34. "Ruby Finds a Worry" by Tom Percival
Ruby is an excitable and adventurous child until she finds a Worry, and that slowly becomes all she can think about — before she meets a boy with a Worry of his own.
35. "Sulwe" by Lupita Nyong'o and Vashti Harrison (winner)
Sulwe has skin as dark as midnight, and just wants to be seen as beautiful. Academy Award winner Lupita Nyong’o wrote this children’s novel about colorism, loving your skin and self-confidence.
Image Awards 2020 youth/teens nominees
36. "Around Harvard Square" by C.J. Farley (winner)
A Jamaican student-athlete at Harvard has one goal: writing for the famous humor magazine “The Harvard Lampoon” — he must overcome race and class issues to get there.
37. "Her Own Two Feet: A Rwandan Girl's Brave Fight to Walk" by Meredith Davis and Rebeka Uwitonze
Rebeka Uwitonze was born in Rwanda with curled and twisted feet and must take extreme risks to walk on the bottoms of her feet for the first time.
38. "Hot Comb" by Ebony Flowers
This graphic novel gives a glimpse into black hair salon culture through this coming-of-age story about a girl’s first perm.
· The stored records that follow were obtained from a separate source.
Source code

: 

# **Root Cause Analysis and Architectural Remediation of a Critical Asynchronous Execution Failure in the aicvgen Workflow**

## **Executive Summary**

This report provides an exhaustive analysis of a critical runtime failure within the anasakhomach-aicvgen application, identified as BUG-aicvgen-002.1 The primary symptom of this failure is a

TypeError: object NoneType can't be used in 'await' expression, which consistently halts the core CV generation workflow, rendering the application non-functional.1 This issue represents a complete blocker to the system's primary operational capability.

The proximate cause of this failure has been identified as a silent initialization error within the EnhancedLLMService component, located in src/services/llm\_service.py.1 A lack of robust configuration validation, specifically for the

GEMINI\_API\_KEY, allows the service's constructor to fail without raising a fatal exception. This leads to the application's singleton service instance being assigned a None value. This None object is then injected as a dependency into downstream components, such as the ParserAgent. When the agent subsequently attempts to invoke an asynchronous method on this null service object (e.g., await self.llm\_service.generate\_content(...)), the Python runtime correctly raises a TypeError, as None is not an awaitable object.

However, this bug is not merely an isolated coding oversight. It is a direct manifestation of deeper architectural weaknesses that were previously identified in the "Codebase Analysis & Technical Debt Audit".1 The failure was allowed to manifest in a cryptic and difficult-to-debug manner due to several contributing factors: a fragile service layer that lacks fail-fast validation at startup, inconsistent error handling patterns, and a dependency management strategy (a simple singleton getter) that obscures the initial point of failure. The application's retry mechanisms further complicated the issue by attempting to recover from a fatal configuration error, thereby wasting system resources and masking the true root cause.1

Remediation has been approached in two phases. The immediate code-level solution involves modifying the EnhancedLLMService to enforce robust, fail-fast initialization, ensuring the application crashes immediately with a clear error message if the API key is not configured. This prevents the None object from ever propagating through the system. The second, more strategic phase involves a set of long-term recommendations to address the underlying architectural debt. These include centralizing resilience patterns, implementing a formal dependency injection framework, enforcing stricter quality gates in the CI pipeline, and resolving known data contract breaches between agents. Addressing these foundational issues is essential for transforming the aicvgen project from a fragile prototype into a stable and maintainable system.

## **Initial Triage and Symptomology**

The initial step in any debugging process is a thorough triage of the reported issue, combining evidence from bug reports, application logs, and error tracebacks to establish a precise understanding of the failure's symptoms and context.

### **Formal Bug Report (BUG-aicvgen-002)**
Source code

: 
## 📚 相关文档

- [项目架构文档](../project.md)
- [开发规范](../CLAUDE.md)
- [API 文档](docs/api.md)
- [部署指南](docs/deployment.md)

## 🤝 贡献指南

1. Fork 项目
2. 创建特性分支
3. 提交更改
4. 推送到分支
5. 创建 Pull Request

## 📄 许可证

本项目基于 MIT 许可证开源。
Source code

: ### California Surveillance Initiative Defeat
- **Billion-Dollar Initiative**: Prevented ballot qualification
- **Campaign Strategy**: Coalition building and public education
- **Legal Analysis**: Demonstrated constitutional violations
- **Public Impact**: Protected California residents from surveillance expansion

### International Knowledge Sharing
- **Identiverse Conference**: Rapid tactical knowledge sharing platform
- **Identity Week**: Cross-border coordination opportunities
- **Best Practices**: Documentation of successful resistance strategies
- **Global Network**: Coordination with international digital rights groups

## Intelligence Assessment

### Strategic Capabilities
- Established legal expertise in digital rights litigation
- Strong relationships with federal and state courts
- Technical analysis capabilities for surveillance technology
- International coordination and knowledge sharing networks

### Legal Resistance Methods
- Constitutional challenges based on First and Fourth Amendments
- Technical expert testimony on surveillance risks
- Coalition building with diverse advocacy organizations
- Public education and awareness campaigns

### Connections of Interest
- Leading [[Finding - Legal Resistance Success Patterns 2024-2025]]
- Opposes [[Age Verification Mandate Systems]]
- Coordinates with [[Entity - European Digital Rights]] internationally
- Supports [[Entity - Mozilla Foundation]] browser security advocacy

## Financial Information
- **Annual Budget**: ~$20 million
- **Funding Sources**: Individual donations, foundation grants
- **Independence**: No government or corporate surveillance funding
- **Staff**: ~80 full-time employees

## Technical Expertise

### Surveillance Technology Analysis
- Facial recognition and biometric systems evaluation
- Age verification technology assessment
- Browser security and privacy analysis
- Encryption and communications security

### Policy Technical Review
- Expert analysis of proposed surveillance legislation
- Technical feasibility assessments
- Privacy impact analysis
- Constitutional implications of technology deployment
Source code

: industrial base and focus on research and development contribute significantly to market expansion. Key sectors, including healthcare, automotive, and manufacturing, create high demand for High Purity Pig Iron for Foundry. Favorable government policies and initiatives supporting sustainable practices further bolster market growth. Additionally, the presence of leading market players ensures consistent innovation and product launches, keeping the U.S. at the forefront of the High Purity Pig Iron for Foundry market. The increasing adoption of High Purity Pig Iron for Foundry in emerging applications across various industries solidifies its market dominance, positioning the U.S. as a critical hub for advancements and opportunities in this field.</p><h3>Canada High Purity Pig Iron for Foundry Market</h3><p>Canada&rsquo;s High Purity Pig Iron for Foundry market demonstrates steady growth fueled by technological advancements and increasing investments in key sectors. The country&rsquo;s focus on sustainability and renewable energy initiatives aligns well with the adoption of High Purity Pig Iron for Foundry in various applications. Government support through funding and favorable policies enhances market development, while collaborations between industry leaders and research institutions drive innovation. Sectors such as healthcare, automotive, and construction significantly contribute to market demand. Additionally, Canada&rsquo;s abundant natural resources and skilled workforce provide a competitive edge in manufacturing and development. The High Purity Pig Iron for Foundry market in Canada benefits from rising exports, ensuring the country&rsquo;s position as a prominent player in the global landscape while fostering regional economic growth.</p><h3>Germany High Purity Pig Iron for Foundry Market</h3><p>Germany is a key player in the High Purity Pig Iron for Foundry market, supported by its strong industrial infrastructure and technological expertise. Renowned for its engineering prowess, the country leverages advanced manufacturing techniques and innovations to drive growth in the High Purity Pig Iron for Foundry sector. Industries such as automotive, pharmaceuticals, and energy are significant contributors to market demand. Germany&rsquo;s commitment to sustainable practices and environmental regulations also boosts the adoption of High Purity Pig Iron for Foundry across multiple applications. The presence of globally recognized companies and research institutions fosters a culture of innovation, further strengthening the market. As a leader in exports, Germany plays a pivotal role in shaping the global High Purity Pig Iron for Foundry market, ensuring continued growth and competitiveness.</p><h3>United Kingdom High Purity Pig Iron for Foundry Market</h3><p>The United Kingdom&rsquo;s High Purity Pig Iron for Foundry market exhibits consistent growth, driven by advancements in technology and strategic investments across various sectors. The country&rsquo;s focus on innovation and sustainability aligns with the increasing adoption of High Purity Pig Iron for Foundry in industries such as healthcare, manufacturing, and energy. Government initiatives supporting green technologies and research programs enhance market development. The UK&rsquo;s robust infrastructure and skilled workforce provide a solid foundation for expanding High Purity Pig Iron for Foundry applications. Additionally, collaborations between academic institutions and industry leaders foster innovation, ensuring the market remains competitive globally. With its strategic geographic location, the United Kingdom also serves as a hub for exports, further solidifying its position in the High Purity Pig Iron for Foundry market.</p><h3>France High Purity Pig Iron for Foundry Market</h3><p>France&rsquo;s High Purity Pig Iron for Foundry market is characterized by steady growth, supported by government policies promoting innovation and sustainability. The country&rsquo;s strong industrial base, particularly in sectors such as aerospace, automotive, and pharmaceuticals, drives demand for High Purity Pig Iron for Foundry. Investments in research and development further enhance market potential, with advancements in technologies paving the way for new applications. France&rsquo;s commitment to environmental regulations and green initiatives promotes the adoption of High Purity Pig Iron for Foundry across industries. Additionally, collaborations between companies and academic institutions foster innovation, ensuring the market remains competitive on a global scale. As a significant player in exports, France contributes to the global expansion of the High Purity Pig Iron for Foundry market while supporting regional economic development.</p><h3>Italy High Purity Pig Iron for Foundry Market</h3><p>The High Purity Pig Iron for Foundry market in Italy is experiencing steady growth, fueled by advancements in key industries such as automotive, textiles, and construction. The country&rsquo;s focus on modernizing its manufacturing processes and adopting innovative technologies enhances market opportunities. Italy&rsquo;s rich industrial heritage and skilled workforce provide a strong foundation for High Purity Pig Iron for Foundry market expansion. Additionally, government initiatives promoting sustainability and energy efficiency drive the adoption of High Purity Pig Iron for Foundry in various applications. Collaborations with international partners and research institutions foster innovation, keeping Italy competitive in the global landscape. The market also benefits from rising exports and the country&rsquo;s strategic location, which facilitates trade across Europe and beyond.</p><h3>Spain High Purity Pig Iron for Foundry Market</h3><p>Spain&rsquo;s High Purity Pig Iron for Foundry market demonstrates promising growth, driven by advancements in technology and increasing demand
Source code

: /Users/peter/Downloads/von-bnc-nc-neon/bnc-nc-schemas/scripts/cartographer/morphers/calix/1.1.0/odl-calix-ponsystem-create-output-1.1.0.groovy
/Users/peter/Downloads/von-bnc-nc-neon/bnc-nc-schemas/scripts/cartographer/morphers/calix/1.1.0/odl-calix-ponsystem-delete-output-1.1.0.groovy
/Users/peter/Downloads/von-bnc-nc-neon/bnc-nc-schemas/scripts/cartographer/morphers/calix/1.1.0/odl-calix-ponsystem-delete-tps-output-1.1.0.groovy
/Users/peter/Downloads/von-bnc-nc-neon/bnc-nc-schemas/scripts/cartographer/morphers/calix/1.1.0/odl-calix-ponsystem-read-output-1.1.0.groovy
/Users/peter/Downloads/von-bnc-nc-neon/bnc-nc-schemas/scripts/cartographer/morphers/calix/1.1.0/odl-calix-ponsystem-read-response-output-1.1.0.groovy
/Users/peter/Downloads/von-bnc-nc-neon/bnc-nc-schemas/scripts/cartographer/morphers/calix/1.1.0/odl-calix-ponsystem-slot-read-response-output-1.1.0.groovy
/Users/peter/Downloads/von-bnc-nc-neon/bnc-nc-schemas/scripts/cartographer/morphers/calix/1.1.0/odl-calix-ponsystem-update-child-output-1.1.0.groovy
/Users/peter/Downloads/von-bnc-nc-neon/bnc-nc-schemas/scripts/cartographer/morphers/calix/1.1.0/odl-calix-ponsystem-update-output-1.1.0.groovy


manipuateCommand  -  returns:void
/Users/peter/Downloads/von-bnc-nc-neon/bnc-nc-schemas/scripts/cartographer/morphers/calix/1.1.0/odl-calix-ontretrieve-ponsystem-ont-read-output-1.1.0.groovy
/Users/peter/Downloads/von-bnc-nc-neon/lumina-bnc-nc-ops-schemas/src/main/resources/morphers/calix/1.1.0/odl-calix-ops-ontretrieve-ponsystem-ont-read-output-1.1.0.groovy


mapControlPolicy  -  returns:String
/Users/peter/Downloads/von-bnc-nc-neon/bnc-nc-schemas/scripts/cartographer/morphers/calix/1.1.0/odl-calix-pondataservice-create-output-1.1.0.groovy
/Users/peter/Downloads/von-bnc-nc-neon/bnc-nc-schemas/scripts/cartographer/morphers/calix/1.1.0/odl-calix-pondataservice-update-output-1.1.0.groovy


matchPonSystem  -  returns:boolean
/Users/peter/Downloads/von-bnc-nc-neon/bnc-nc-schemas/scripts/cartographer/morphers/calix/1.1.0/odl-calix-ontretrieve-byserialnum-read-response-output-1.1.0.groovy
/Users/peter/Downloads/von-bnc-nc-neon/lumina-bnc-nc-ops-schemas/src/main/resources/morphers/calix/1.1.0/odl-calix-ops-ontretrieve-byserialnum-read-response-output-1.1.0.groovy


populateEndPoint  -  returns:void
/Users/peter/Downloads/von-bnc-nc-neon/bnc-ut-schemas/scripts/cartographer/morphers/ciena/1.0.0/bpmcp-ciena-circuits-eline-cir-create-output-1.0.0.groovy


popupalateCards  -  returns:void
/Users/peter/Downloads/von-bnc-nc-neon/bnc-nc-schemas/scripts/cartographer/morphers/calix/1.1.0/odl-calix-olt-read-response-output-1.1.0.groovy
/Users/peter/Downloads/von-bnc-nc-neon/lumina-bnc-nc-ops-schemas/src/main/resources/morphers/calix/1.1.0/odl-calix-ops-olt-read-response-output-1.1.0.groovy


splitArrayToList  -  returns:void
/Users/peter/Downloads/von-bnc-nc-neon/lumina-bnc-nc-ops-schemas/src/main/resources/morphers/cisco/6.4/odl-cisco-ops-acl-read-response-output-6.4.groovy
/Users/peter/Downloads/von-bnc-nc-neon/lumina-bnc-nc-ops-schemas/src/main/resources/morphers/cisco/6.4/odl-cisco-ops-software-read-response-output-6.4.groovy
39. "I'm Not Dying with You Tonight" by Kimberly Jones and Gilly Segal
Two girls with very different lives and backgrounds must rely on each other to survive the race riot that takes over their town.
40."The Forgotten Girl" by India Hill Brown
Part ghost story, part historical novel, this book follows a young girl as she tries to reclaim an abandoned segregated cemetery and change the legacy of racism.